Monitors were large, bulky warships. They were heavily armored and carried light secondary antimissile armament. Their only weapon was a single monstrous launch tube located along the ship's centerline, much as the Kali launch tubes on the Bulkeley-class tacships were located, but enormously larger. The missile—projectile—fired by the monitors was, in fact, somewhat larger than a tacship.
A monitor was a miniature spacecraft powered by AM2 engines. It was guided by a single operator into its target, and was intended for offplanet warfare, to be used against fortified moonlets or planetoids only.
Tahn intelligence had told Atago that no such space forts existed in the Fringe Worlds. Atago decided, however, to add two to her fleet, just in case. Now those two monitors were deployed against Sten's fort.

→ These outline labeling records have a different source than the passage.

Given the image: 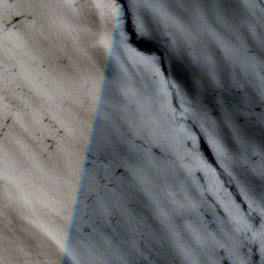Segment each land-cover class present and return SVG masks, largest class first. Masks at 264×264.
Returning <instances> with one entry per match:
<instances>
[{
	"label": "water",
	"instance_id": "obj_1",
	"mask_svg": "<svg viewBox=\"0 0 264 264\" xmlns=\"http://www.w3.org/2000/svg\"><path fill=\"white\" fill-rule=\"evenodd\" d=\"M0 264H264V0H0Z\"/></svg>",
	"mask_w": 264,
	"mask_h": 264
}]
</instances>
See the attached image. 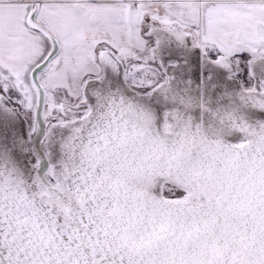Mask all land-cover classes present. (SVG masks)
<instances>
[{
    "label": "snow or ice",
    "instance_id": "1",
    "mask_svg": "<svg viewBox=\"0 0 264 264\" xmlns=\"http://www.w3.org/2000/svg\"><path fill=\"white\" fill-rule=\"evenodd\" d=\"M0 264H264V0H0Z\"/></svg>",
    "mask_w": 264,
    "mask_h": 264
}]
</instances>
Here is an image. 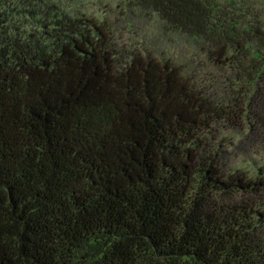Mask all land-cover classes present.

One monitor hovered, nose down, just outside Cavite's atmosphere, and fire belched from its nose. The missile flashed downward.
The reason that monitors weren't used against close-range targets became obvious. At full AM2 drive, it is almost impossible for the operator to acquire his target and home the missile in. Automatic homing was also, of course, too slow. The vast standoff distances of space warfare were vital for success, especially since the cost of each missile was just about that of a manned tacship.

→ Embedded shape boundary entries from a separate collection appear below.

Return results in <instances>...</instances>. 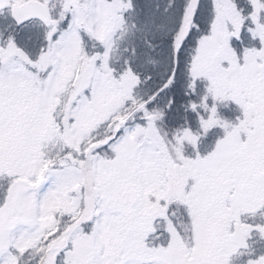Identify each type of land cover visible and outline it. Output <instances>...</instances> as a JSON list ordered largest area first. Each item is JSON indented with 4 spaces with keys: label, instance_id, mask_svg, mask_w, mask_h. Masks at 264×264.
I'll use <instances>...</instances> for the list:
<instances>
[{
    "label": "snow or ice",
    "instance_id": "6c2138e0",
    "mask_svg": "<svg viewBox=\"0 0 264 264\" xmlns=\"http://www.w3.org/2000/svg\"><path fill=\"white\" fill-rule=\"evenodd\" d=\"M0 264H264V0H0Z\"/></svg>",
    "mask_w": 264,
    "mask_h": 264
}]
</instances>
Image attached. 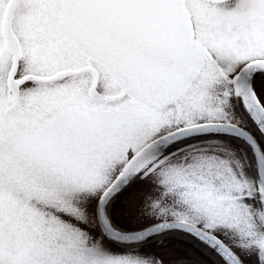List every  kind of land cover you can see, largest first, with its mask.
Wrapping results in <instances>:
<instances>
[{"label":"snow or ice","instance_id":"obj_1","mask_svg":"<svg viewBox=\"0 0 264 264\" xmlns=\"http://www.w3.org/2000/svg\"><path fill=\"white\" fill-rule=\"evenodd\" d=\"M0 264H264V0H0Z\"/></svg>","mask_w":264,"mask_h":264}]
</instances>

Atago was not concerned with any of that—if Cavite's fall was delayed much longer, Atago's own fall would be guaranteed.
Still accelerating, the first missile missed the fort by only 500 meters—its operator was very skilled. The shock wave flattened what ruins were still standing near Strongpoint Sh'aarl't for almost a kilometer.
Sten was getting out of his command chair when the missile landed. He found himself sprawled flat against a wall two meters away, in blackness. A generator hummed, and secondary lighting went on. Sten was seeing double. Dust motes hung in the air.
He stumbled back to the board. "All stations. Report!"
And, amazingly, they did.
The impact, of course, had been even more severe up in the turrets. Tapia was bleeding from the nose and ears. But her cannon was still battle-worthy, as were Turrets A and D. The video to Kilgour's antipersonnel turret was out, but there was still an audio link to the center.
By the time Sten had his status, Foss had analyzed what had hit them.
"Very nice," Sten said. Ears still ringing, he and everyone else in the fort were talking very loudly. "What happens if they hit us direct?"
"No prog available," Foss said.
"Very nice indeed. Can you give us any warning?"
"Not when they launch. But they'll be bringing those two monitors on and off station to fire. It'll take 'em some time to reload. As soon as they get on-station, I'll hit the buzzer.
"Speaking of which," Foss said, looking at a screen, "that other clot's getting ready to try his luck."
Sten had time to order all turret crews down into the ready rooms before the second missile hit. This one missed by almost a full kilometer, and the shock was no worse than, Sten estimated, getting punched by Alex.